Une fois que celles-ci, engagées à l’Est en direction de Deir ez-Zoor et Deraa, auront fait leur jonction à la faveur du dernier cessez-le-feu Russo-américain, les négociations d’Astana et de Genève entreront dans une nouvelle séquence, qui se concentrera sur les conditions, les acteurs et les moyens de la reconstruction du pays. La France participera-t-elle à ce chantier qui promet de changer la géopolitique générale des Proche et Moyen-Orient ?
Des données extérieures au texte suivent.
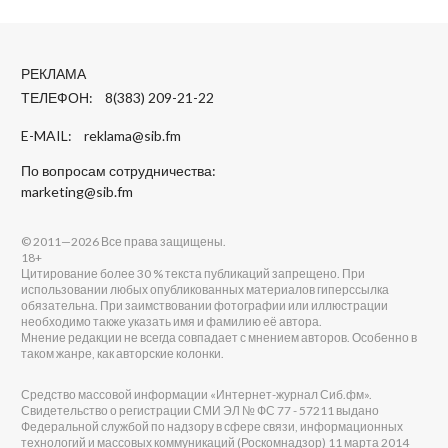
РЕКЛАМА
ТЕЛЕФОН: 8(383) 209-21-22
E-MAIL:
reklama@sib.fm
По вопросам сотрудничества:
marketing@sib.fm
© 2011—2026 Все права защищены.
18+
Цитирование более 30 % текста публикаций запрещено. При
использовании любых опубликованных материалов гиперссылка
обязательна. При заимствовании фотографии или иллюстрации
необходимо также указать имя и фамилию её автора.
Мнение редакции не всегда совпадает с мнением авторов. Особенно в
таком жанре, как авторские колонки.
Средство массовой информации «Интернет-журнал Сиб.фм».
Свидетельство о регистрации СМИ ЭЛ № ФС 77 - 57211 выдано
Федеральной службой по надзору в сфере связи, информационных
технологий и массовых коммуникаций (Роскомнадзор) 11 марта 2014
Je me souviens avec une certaine mélancolie, sinon une révolte certaine, avoir partagé l’engagement des unités du génie français pour déminer les plages de Koweït-City, remettre en fonction la centrale électrique et le tram de Sarajevo – théâtre sur lequel 55 soldats français sous casque bleu ont laissé la vie -, pour voir avec stupéfaction des sociétés britanniques, allemandes, italiennes, coréennes etc. rafler la majorité des chantiers de ces reconstructions. Au-delà de ces perspectives économiques, la France doit retrouver une place centrale dans ce nouvel Orient et cette nouvelle Méditerranée où Russes et Chinois ont pris pied durablement, y compris dans les ports, changeant une donne stratégique dont notre pays ne peut rester absent plus longtemps.
Richard Labévière
16 juillet 2017
1 Richard Labévière : Terrorisme, face cachée de la mondialisation. Editions Peirre-Guillaume de Roux, novembre 2016.
2 Les dernières révolutions technologiques – dont la disruption numérique – non seulement mondialisent les pratiques les plus morbides, mais en imposent l’usage et la normativité.